The young Danish group Ave have no real history and from my US perspective they are shrouded in mysterious, exoticized cultural misconceptions about anti-Muslim cartoons, German unification, and Hamlet.
Without a reputation, the band humbly offers a new EP called Follow Your Saint. The record contains six tracks of richly textured, complex, almost difficult guitar pop often broken-up into barren stretches of slinking beats and Thom Yorke vocals.
Apparently Ave are not concerned about the unpopularity of religious blatant iconography in American independent music. Luckily for them, the record is good enough—strange enough—that the Christian rock tag would not stick. Don't expect Ave and Reliant K to announce a joint world tour anytime soon.
This band sounds like a slowly drowning classical ensemble, posthumously covered by a precious little indie-pop outfit, and then resurrected ninety years later by trip-hop band Portishead. The generally careful, even timid instrumentation is redeemed by aggressive syncopation and really stunning vocals.
I find Follow Your Saint to be more cathartic, more emotionally charged, and less tongue-and-cheek than Architecture in Helsinki or Belle and Sebastian.

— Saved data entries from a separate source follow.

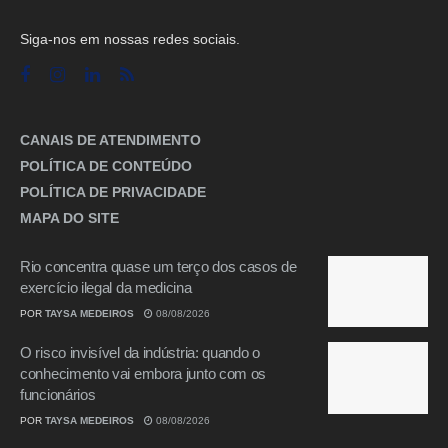
Siga-nos em nossas redes sociais.
CANAIS DE ATENDIMENTO
POLÍTICA DE CONTEÚDO
POLÍTICA DE PRIVACIDADE
MAPA DO SITE
Rio concentra quase um terço dos casos de
exercício ilegal da medicina
POR
TAYSA MEDEIROS
08/08/2026
O risco invisível da indústria: quando o
conhecimento vai embora junto com os
funcionários
POR
TAYSA MEDEIROS
08/08/2026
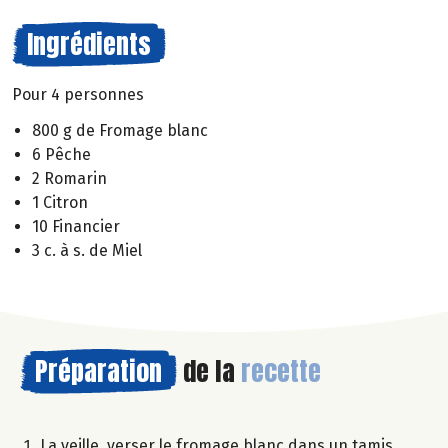
Ingrédients
Pour 4 personnes
800 g de Fromage blanc
6 Pêche
2 Romarin
1 Citron
10 Financier
3 c. à s. de Miel
Préparation
de la
recette
La veille, verser le fromage blanc dans un tamis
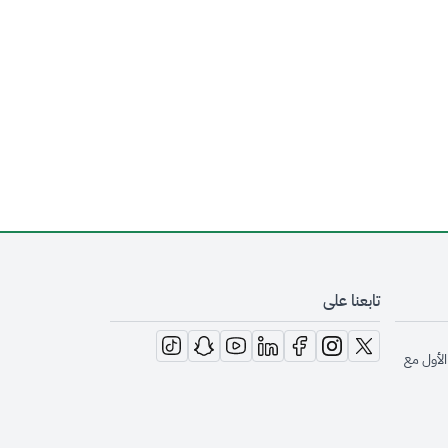
تابعنا على
opens in new window
opens in new window
opens in new window
opens in new window
opens in new window
opens in new window
opens in new window
الأول مع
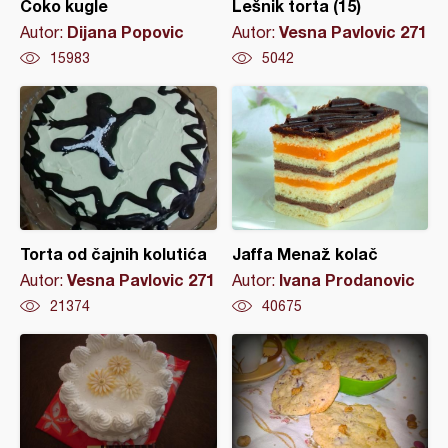
Čoko kugle
Lešnik torta (15)
Dijana Popovic
Vesna Pavlovic 271
Autor:
Autor:
15983
5042
Torta od čajnih kolutića
Jaffa Menaž kolač
Vesna Pavlovic 271
Ivana Prodanovic
Autor:
Autor:
21374
40675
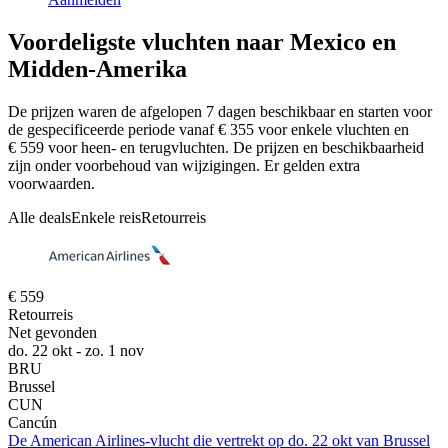
Voordeligste vluchten naar Mexico en
Midden-Amerika
De prijzen waren de afgelopen 7 dagen beschikbaar en starten voor
de gespecificeerde periode vanaf € 355 voor enkele vluchten en
€ 559 voor heen- en terugvluchten. De prijzen en beschikbaarheid
zijn onder voorbehoud van wijzigingen. Er gelden extra
voorwaarden.
Alle deals
Enkele reis
Retourreis
€ 559
Retourreis
Net gevonden
do. 22 okt - zo. 1 nov
BRU
Brussel
CUN
Cancún
De American Airlines-vlucht die vertrekt op do. 22 okt van Brussel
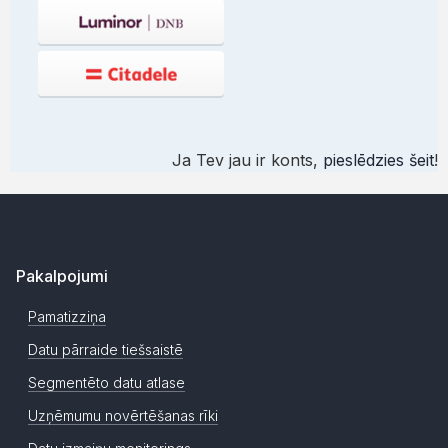
Ja Tev jau ir konts,
pieslēdzies šeit
!
Pakalpojumi
Pamatizziņa
Datu pārraide tiešsaistē
Segmentēto datu atlase
Uzņēmumu novērtēšanas rīki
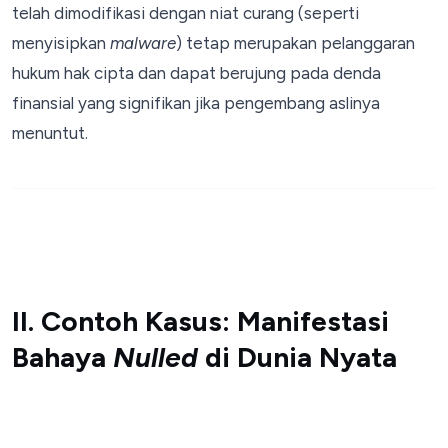
telah dimodifikasi dengan niat curang (seperti
menyisipkan
malware
) tetap merupakan pelanggaran
hukum hak cipta dan dapat berujung pada denda
finansial yang signifikan jika pengembang aslinya
menuntut.
II. Contoh Kasus: Manifestasi
Bahaya
Nulled
di Dunia Nyata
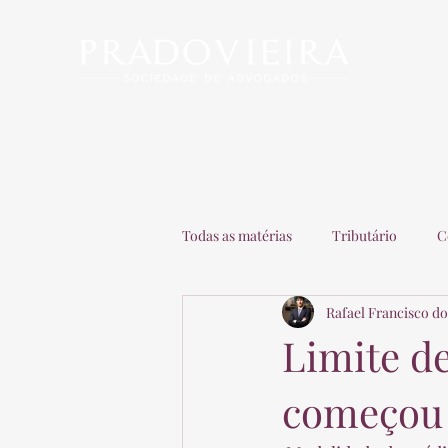
Início
Escritório
Advogados
Matérias
C
Todas as matérias
Tributário
C
Rafael Francisco do
Recuperação de Empresas
Adv
Limite de
começou 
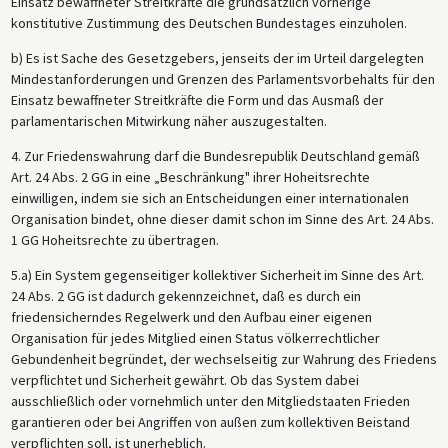
Einsatz bewaffneter Streitkräfte die grundsätzlich vorherige
konstitutive Zustimmung des Deutschen Bundestages einzuholen.
b) Es ist Sache des Gesetzgebers, jenseits der im Urteil dargelegten
Mindestanforderungen und Grenzen des Parlamentsvorbehalts für den
Einsatz bewaffneter Streitkräfte die Form und das Ausmaß der
parlamentarischen Mitwirkung näher auszugestalten.
4. Zur Friedenswahrung darf die Bundesrepublik Deutschland gemäß
Art. 24 Abs. 2 GG in eine „Beschränkung" ihrer Hoheitsrechte
einwilligen, indem sie sich an Entscheidungen einer internationalen
Organisation bindet, ohne dieser damit schon im Sinne des Art. 24 Abs.
1 GG Hoheitsrechte zu übertragen.
5.a) Ein System gegenseitiger kollektiver Sicherheit im Sinne des Art.
24 Abs. 2 GG ist dadurch gekennzeichnet, daß es durch ein
friedensicherndes Regelwerk und den Aufbau einer eigenen
Organisation für jedes Mitglied einen Status völkerrechtlicher
Gebundenheit begründet, der wechselseitig zur Wahrung des Friedens
verpflichtet und Sicherheit gewährt. Ob das System dabei
ausschließlich oder vornehmlich unter den Mitgliedstaaten Frieden
garantieren oder bei Angriffen von außen zum kollektiven Beistand
verpflichten soll, ist unerheblich.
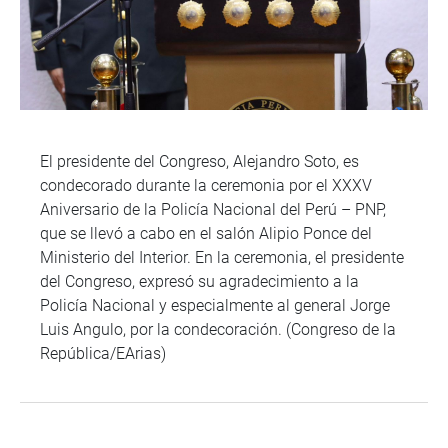
El presidente del Congreso, Alejandro Soto, es
condecorado durante la ceremonia por el XXXV
Aniversario de la Policía Nacional del Perú – PNP,
que se llevó a cabo en el salón Alipio Ponce del
Ministerio del Interior. En la ceremonia, el presidente
del Congreso, expresó su agradecimiento a la
Policía Nacional y especialmente al general Jorge
Luis Angulo, por la condecoración. (Congreso de la
República/EArias)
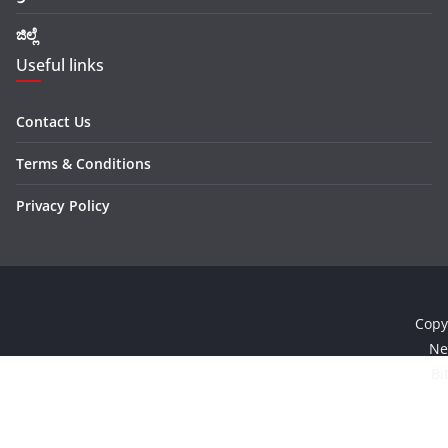
ಜಿಲ್ಲೆ
Useful links
Contact Us
Terms & Conditions
Privacy Policy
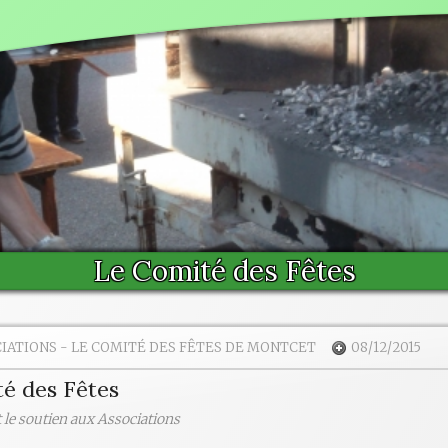
Le Comité des Fêtes
CIATIONS
-
LE COMITÉ DES FÊTES DE MONTCET
08/12/2015
é des Fêtes
 le soutien aux Associations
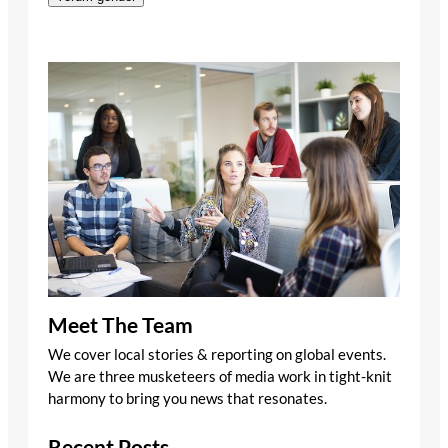
Meet The Team
We cover local stories & reporting on global events.
We are three musketeers of media work in tight-knit
harmony to bring you news that resonates.
Recent Posts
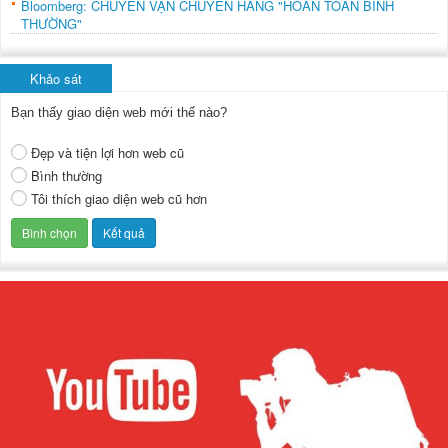
Bloomberg: CHUYẾN VẬN CHUYỂN HÀNG "HOÀN TOÀN BÌNH
THƯỜNG"
Khảo sát
Bạn thấy giao diện web mới thế nào?
Đẹp và tiện lợi hơn web cũ
Bình thường
Tôi thích giao diện web cũ hơn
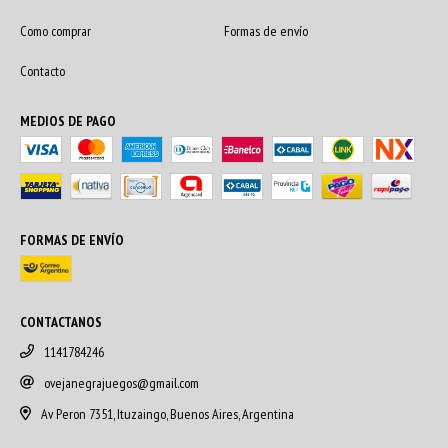
Como comprar
Formas de envío
Contacto
MEDIOS DE PAGO
FORMAS DE ENVÍO
CONTACTANOS
1141784246
ovejanegrajuegos@gmail.com
Av Peron 7351, Ituzaingo, Buenos Aires, Argentina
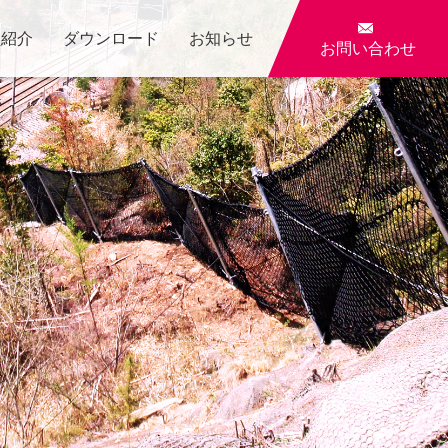

員紹介
ダウンロード
お知らせ
お問い合わせ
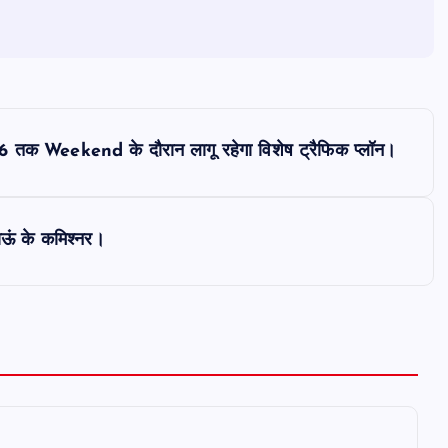
6 तक Weekend के दौरान लागू रहेगा विशेष ट्रैफिक प्लॉन।
ाऊं के कमिश्नर।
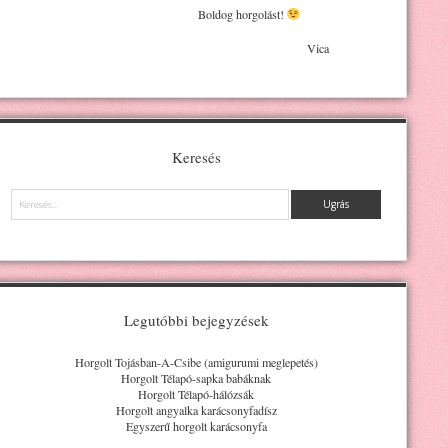
Boldog horgolást!
Vica
Keresés
Keresés
Legutóbbi bejegyzések
Horgolt Tojásban-A-Csibe (amigurumi meglepetés)
Horgolt Télapó-sapka babáknak
Horgolt Télapó-hálózsák
Horgolt angyalka karácsonyfadísz
Egyszerű horgolt karácsonyfa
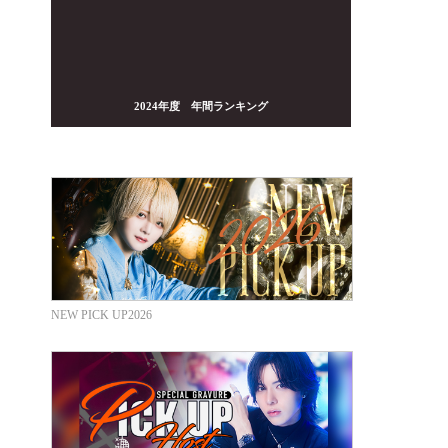
2024年度 年間ランキング
NEW PICK UP2026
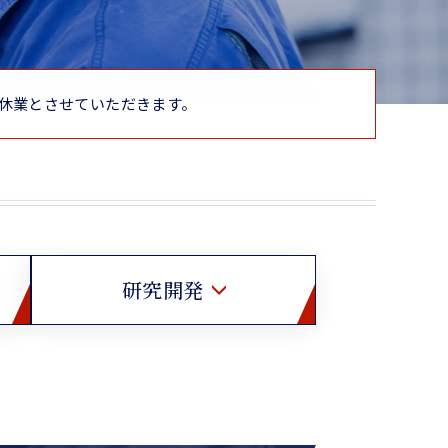
季休業とさせていただきます。
研究開発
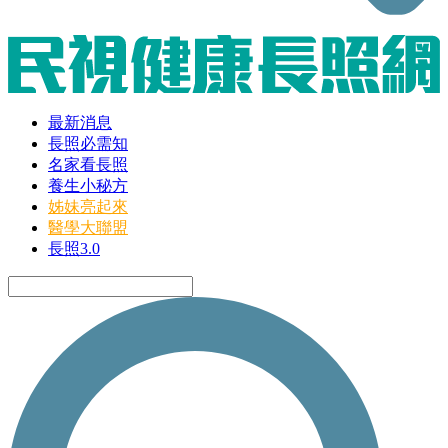
最新消息
長照必需知
名家看長照
養生小秘方
姊妹亮起來
醫學大聯盟
長照3.0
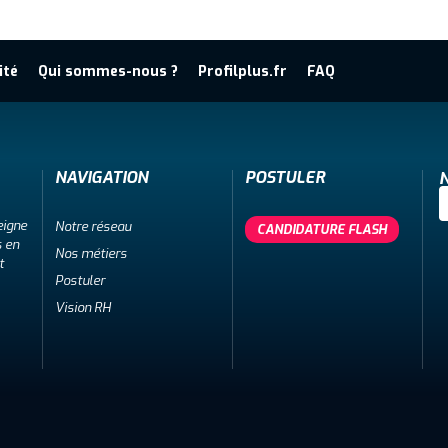
ité
Qui sommes-nous ?
Profilplus.fr
FAQ
NAVIGATION
POSTULER
N
eigne
Notre réseau
CANDIDATURE FLASH
s en
Nos métiers
t
Postuler
Vision RH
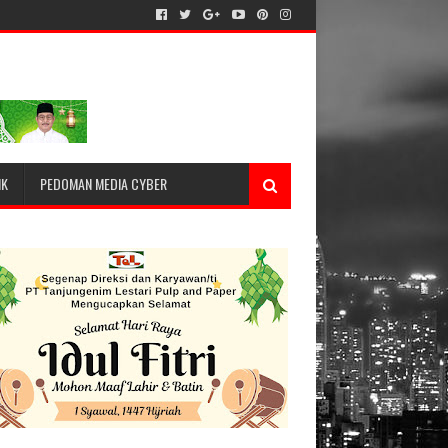
IK
PEDOMAN MEDIA CYBER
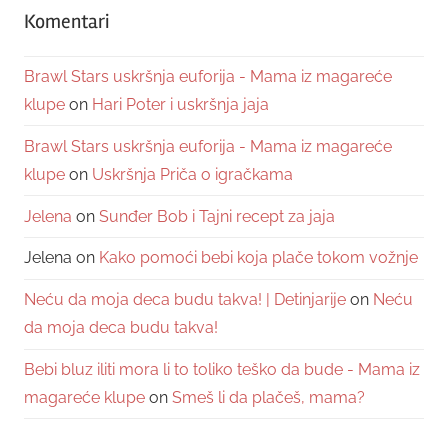
Komentari
Brawl Stars uskršnja euforija - Mama iz magareće
klupe
on
Hari Poter i uskršnja jaja
Brawl Stars uskršnja euforija - Mama iz magareće
klupe
on
Uskršnja Priča o igračkama
Jelena
on
Sunđer Bob i Tajni recept za jaja
Jelena
on
Kako pomoći bebi koja plače tokom vožnje
Neću da moja deca budu takva! | Detinjarije
on
Neću
da moja deca budu takva!
Bebi bluz iliti mora li to toliko teško da bude - Mama iz
magareće klupe
on
Smeš li da plačeš, mama?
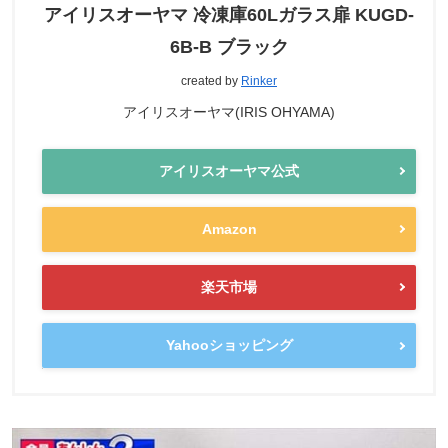
アイリスオーヤマ 冷凍庫60Lガラス扉 KUGD-
6B-B ブラック
created by
Rinker
アイリスオーヤマ(IRIS OHYAMA)
アイリスオーヤマ公式
Amazon
楽天市場
Yahooショッピング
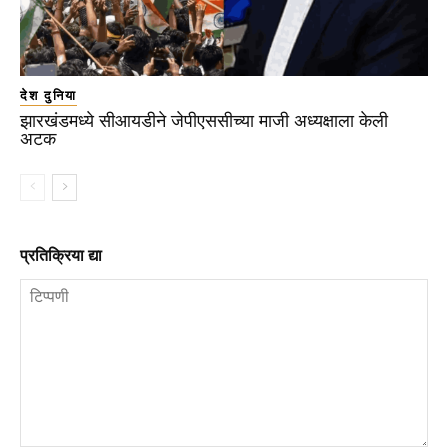
देश दुनिया
झारखंडमध्ये सीआयडीने जेपीएससीच्या माजी अध्यक्षाला केली
अटक
प्रतिक्रिया द्या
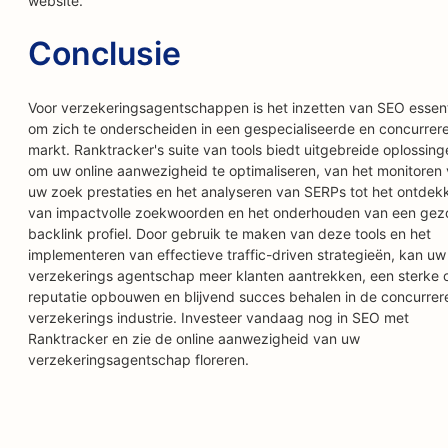
website.
Conclusie
Voor verzekeringsagentschappen is het inzetten van SEO essent
om zich te onderscheiden in een gespecialiseerde en concurrer
markt. Ranktracker's suite van tools biedt uitgebreide oplossing
om uw online aanwezigheid te optimaliseren, van het monitoren
uw zoek prestaties en het analyseren van SERPs tot het ontdek
van impactvolle zoekwoorden en het onderhouden van een ge
backlink profiel. Door gebruik te maken van deze tools en het
implementeren van effectieve traffic-driven strategieën, kan uw
verzekerings agentschap meer klanten aantrekken, een sterke o
reputatie opbouwen en blijvend succes behalen in de concurre
verzekerings industrie. Investeer vandaag nog in SEO met
Ranktracker en zie de online aanwezigheid van uw
verzekeringsagentschap floreren.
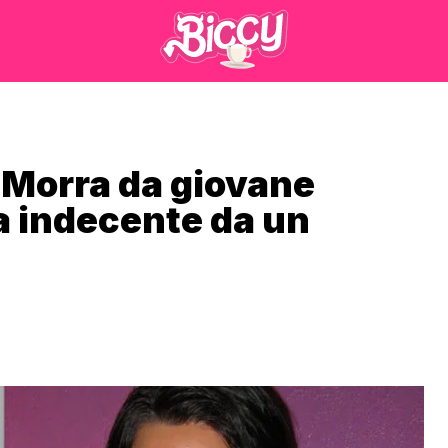
Morra da giovane
a indecente da un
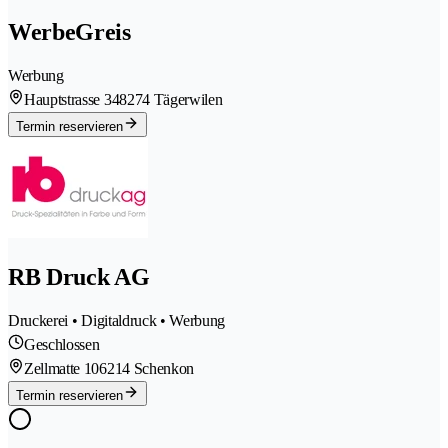
WerbeGreis
Werbung
Hauptstrasse 34
8274 Tägerwilen
Termin reservieren
RB Druck AG
Druckerei • Digitaldruck • Werbung
Geschlossen
Zellmatte 10
6214 Schenkon
Termin reservieren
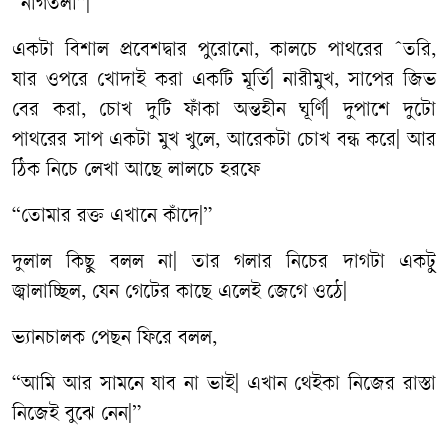
“নাগতলী”|
একটা বিশাল প্রবেশদ্বার পুরোনো, কালচে পাথরের ˆতরি,
যার ওপরে খোদাই করা একটি মূর্তি| নারীমুখ, সাপের জিভ
বের করা, চোখ দুটি ফাঁকা অন্তহীন ঘূর্ণি| দুপাশে দুটো
পাথরের সাপ একটা মুখ খুলে, আরেকটা চোখ বন্ধ করে| আর
ঠিক নিচে লেখা আছে লালচে হরফে
“তোমার রক্ত এখানে কাঁদে|”
দুলাল কিছু বলল না| তার গলার নিচের দাগটা একটু
জ্বালাচ্ছিল, যেন গেটের কাছে এলেই জেগে ওঠে|
ভ্যানচালক পেছন ফিরে বলল,
“আমি আর সামনে যাব না ভাই| এখান থেইকা নিজের রাস্তা
নিজেই বুঝে নেন|”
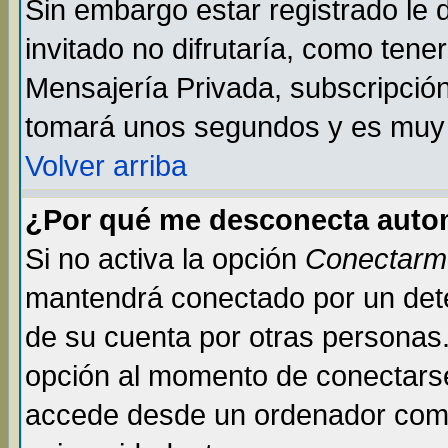
Sin embargo estar registrado le
invitado no difrutaría, como tene
Mensajería Privada, subscripción 
tomará unos segundos y es muy
Volver arriba
¿Por qué me desconecta auto
Si no activa la opción
Conectarm
mantendrá conectado por un dete
de su cuenta por otras personas
opción al momento de conectarse
accede desde un ordenador compar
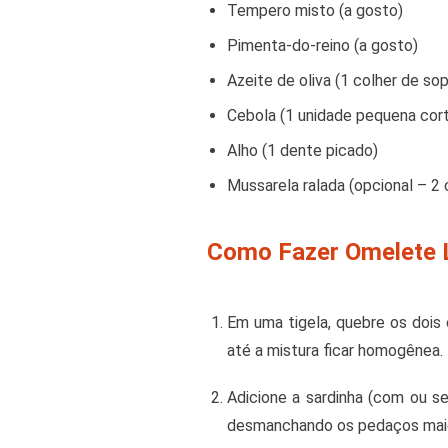
Tempero misto (a gosto)
Pimenta-do-reino (a gosto)
Azeite de oliva (1 colher de so
Cebola (1 unidade pequena cort
Alho (1 dente picado)
Mussarela ralada (opcional – 2
Como Fazer Omelete 
Em uma tigela, quebre os dois
até a mistura ficar homogênea.
Adicione a sardinha (com ou s
desmanchando os pedaços mai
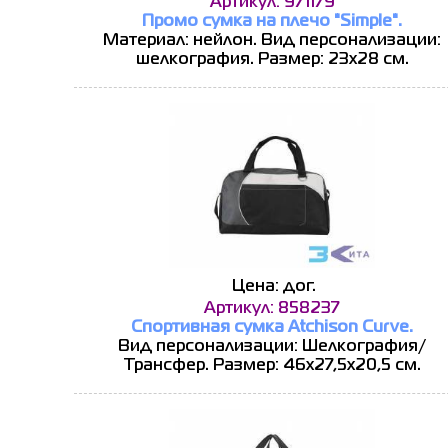
Артикул: 971179
Промо сумка на плечо "Simple".
Материал: нейлон. Вид персонализации:
шелкография. Размер: 23х28 см.
Цена: дог.
Артикул: 858237
Спортивная сумка Atchison Curve.
Вид персонализации: Шелкография/
Трансфер. Размер: 46х27,5х20,5 см.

If Sigur Ros wrote an album in a Manhattan storm while going through the final stages of drug rehabilitation for opium, it might sound something like Ave.
With a proclivity for period garb from 1930s jazz clubs and an insistence that 2007 will bring them critical acclaim through American college radio, Ave cries out to be heard in a music business generally hostile to diversity, let alone anachronism.